(Document source)
Il est difficile de classer Baroness dans un des innombrables styles que comporte notre musique. A la fois progressive, intense et mélancolique, la musique du quatuor de Savannah est inclassable et fait la fierté de son géniteur, l’artiste plasticien John Baizley, présent au chant, à la guitare et signant chaque album d’une pochette magistrale dont la teinte générale de l’illustration donne son nom au disque que l’on s’apprête à écouter.
Avant d’entrer dans le vif du sujet, et de parler de la sortie de leur cinquième album, il est bon de faire un bref historique du groupe, tant la décennie qui s’est écoulé fut charnière pour le groupe. Ayant dans leurs bagages deux EP (First et Second) et deux premiers albums (Red Album et Blue Record), qui ont marqué les connaisseurs de la scène à l’époque, Baroness commençait les années 2010 au sommet avec la sortie de leur double album en 2012, Yellow & Green, qui leur ouvrit les portes au succès et à la reconnaissance internationale, si ce n’est pour subir un cruel sort du destin quand l’ensemble du groupe frôla la mort dans un accident de tour bus en Angleterre la même année.
Suite à ce traumatisme s’en est suivi le départ de deux membres, qui certes n’entrava pas la tournée pour défendre leur album, mais qui marqua considérablement toutes les personnes présentes dans cet accident. C’était dans cette optique qu’était sorti en 2015 Purple, leur quatrième album voulait démontrer que le groupe était plus fort que le destin et voulait passer outre, un premier pas avait été fait, Purple avait quant à lui accéléré la notoriété de Baroness et permit au musiciens d’atteindre la place des plus grands avec une nomination aux Grammys pour leur single Shock Me.

(Exercice A)
Selon le document source sur Baroness, où s'est produit l'accident de tour bus de 2012 ?
(Exercice B)
Poursuivez le document source sur Baroness à partir de sa dernière phrase.

(Données enregistrées)

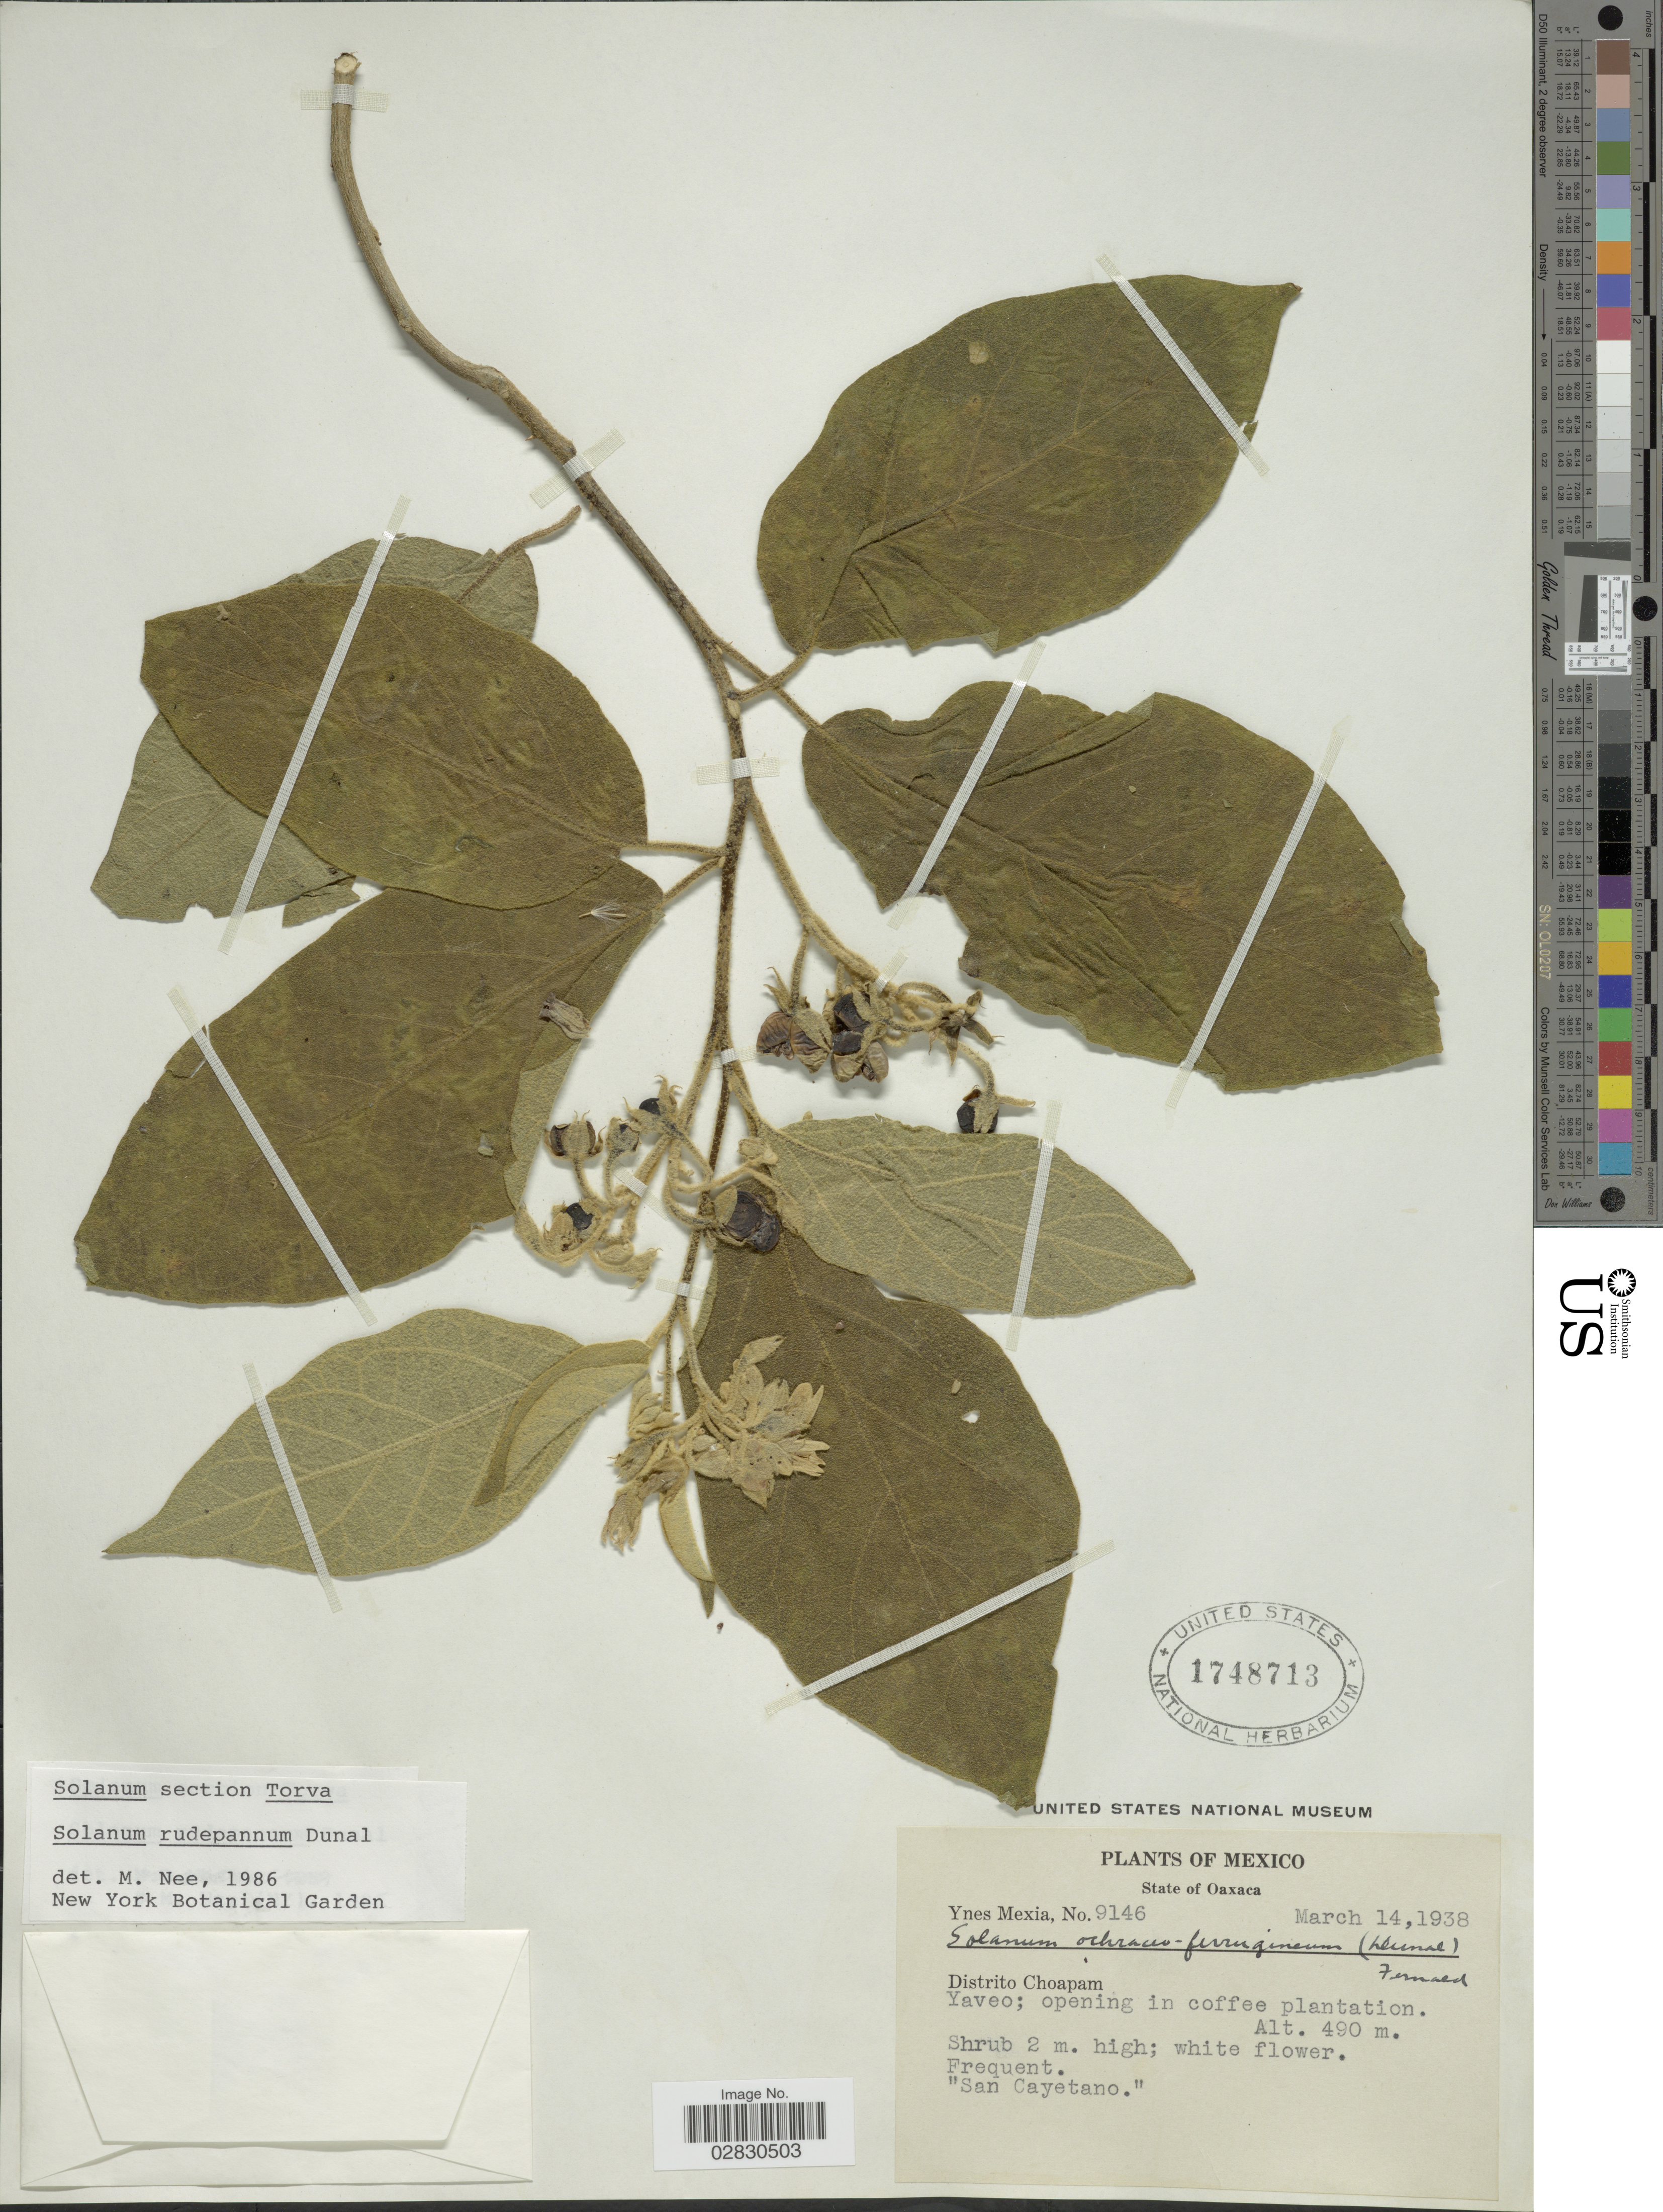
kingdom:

(Réponse rédigée A)
En Angleterre.

(Réponse rédigée B)
Le succès était là, la blessure d’il y a 7 ans était presque fermée, mais celle-ci ne fut guérie complètement qu’en cette année 2019 avec la sortie de leur cinquième album, Gold & Grey
La couleur était déjà annoncée, lors d’un show acoustique de Baroness en 2018, John Baizley avait ouvert son coeur au public et disait que le line-up actuel de son groupe, (en place depuis l’arrivée à la seconde guitare de la talentueuse Gina Gleason en 2017) était celui dans lequel il se sentait le plus épanoui artistiquement parlant. Et cela s’était ressenti dès les premières écoutes des 3 singles sortis pour défendre Gold & Grey, Borderlines s’ouvre sur une nappe rapide de synthétiseurs et la voix lancinante mais caractéristique de Baizley, épaulé en back vocals par Gleason. Le morceau est beaucoup moins rentre dedans que ce que l’on pourrait attendre de Baroness après Purple. Des allants de post-rock se font sentir, et s’exploitent totalement dans le second single, Seasons, qui alterne entre ambiances nocturnes et montée de tension pour finir sur un blast-beat agressif. Le troisième single, Throw Me An Anchor était de ce sludge progressif qui a fait la renommée du groupe, tel la suite logique des morceaux célèbres de Yellow & Green et de Purple, on pouvait n’être qu’heureux, sauf qu’un mixage saturant beaucoup trop les basses avait fait grincer beaucoup de dents.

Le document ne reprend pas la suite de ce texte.